Sin despegar los labios se levantó Amaury y siguió al criado. Pero al llegar a la puerta del cuarto de Magdalena no pudo menos de detenerse: sus fuerzas decaían y comprendió que le faltaba valor para presentarse ante ella.
—Entra, Amaury, entra—dijo Magdalena, esforzándose para hacer oír su voz.
La infeliz había conocido los pasos de Amaury.
Este estuvo a punto de precipitarse en el aposento; pero, dándose cuenta en el acto de que así podría causar un efecto fatal en el ánimo de su amada, procuró revestir su semblante con una expresión serena, y empujando la puerta con suavidad, entró sonriente, aunque la desesperación más sombría embargaba su alma.

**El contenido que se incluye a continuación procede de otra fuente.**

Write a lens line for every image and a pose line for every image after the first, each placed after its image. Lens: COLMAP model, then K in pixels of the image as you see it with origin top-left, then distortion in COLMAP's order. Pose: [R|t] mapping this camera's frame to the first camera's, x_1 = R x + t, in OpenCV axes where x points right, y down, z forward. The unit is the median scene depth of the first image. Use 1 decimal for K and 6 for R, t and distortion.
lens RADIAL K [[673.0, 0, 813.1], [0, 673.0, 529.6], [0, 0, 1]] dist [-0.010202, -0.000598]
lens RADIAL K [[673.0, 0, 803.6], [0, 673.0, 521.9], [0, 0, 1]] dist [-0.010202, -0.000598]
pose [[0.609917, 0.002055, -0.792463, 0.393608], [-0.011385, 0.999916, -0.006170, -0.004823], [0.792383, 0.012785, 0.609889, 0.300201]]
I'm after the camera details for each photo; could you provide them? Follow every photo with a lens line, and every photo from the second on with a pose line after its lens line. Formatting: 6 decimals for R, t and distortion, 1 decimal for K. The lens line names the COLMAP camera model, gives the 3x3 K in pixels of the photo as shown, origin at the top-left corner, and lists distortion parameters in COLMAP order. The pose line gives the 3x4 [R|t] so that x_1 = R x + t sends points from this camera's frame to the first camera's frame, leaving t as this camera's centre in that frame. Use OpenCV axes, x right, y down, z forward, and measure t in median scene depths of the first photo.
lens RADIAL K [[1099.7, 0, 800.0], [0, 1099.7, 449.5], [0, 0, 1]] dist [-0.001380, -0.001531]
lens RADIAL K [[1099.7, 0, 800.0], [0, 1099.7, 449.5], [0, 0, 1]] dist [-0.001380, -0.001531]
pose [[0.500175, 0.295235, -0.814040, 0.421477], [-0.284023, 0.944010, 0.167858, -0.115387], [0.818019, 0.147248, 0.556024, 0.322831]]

Magdalena extendió hacia él sus brazos, tratando de incorporarse pero aquel esfuerzo superaba a su energía y volvió a caer sin fuerzas sobre la almohada.
Cuando vio esto Amaury se desvaneció su aparente tranquilidad y aterrado por su palidez y enflaquecimiento lanzó un grito y se abalanzó a abrazarla.
Levantose el padre de Magdalena; pero ésta hizo un ademán de súplica tan insinuante que volvió a sentarse ocultando la frente entre sus manos.
Reinó un largo silencio que sólo interrumpía Amaury con sus sollozos. Las cosas volvían al mismo estado que dos semanas atrás; pero con la diferencia de que el nuevo accidente había sido una grave recaída.